Hartung notes: "this is one of the remote globulars which can be resolved only by large instruments; it is a conspicuous round symmetrical haze, well condensed towards the centre and about 1' across. . . it is a clear hazy spot with 10.5cm."

Steve Coe

Steve Coe (1992, The Deep-Sky Observer, Webb Society, Issue 1) observing with a 17.5-inch f/4.5 at 100x notes: "pB, pL, R, bM; 165x and 320x very gainy, no resolution on a night I rated 5/10. At a much better site on an evening I rated 8/10 the 17.5-inch would show 6 stars superimposed on a hazy outer corona."

Steve Coe, observing with a 17.5" f/4.5 at 100X, notes: "Pretty bright, pretty large, Round, brighter in the middle; 165X and 320X, very grainy, no resolution on a night I rated 5/10. At a much better site on an evening I rated 8/10 the 17.5" would show 6 stars superimposed on a hazy outer corona.

Tom Lorenzin

Tom Lorenzin, in the e-version of "1000+ The Amateur Astronomers' Field Guide to Deep Sky Observing", notes: "11M; 2' diameter; small, round glow of unresolved stars with brighter center; very distant globular at approximately 103,000 light years."

Brian Skiff

25cm - sim to N5634. core more strongly concen. 2' diam @ 180x, circ, no res.

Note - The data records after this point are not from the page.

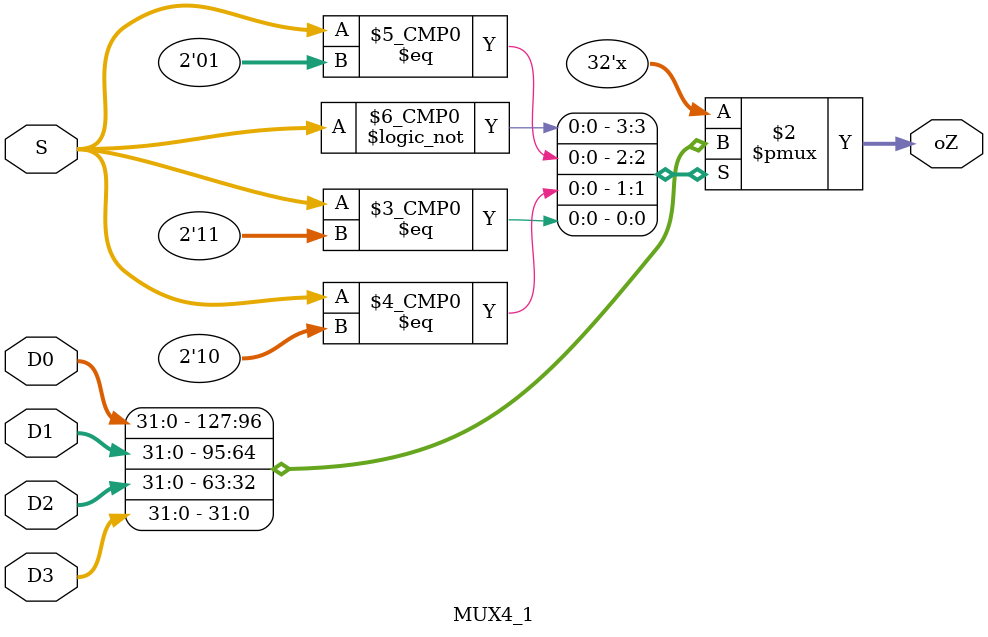
<source format=v>
`timescale 1ns / 1ps

module MUX4_1(
    input [1:0]  S,
    input [31:0] D0,
    input [31:0] D1,
    input [31:0] D2,
    input [31:0] D3,
    output reg [31:0]oZ
    );
    always @(*) begin
        case (S)
            2'b00: begin oZ <= D0; end
            2'b01: begin oZ <= D1; end
            2'b10: begin oZ <= D2; end
            2'b11: begin oZ <= D3; end 
            default: ;
        endcase
    end
endmodule

</source>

30cm - well & broadly [strong broad] concen, 1'.8 diam w/50" fairly distinct

core. core and inner halo gran. two *s S.

Contemporary observations

Tom Bryant

2010 4 11 0:21:52

Observing site: Little Bennett Regional Park

Telescope: C-11

[14h 39m 36s, -26 32' 0"] A very faint, small smudge, drowning in the southern "soup" of light pollution.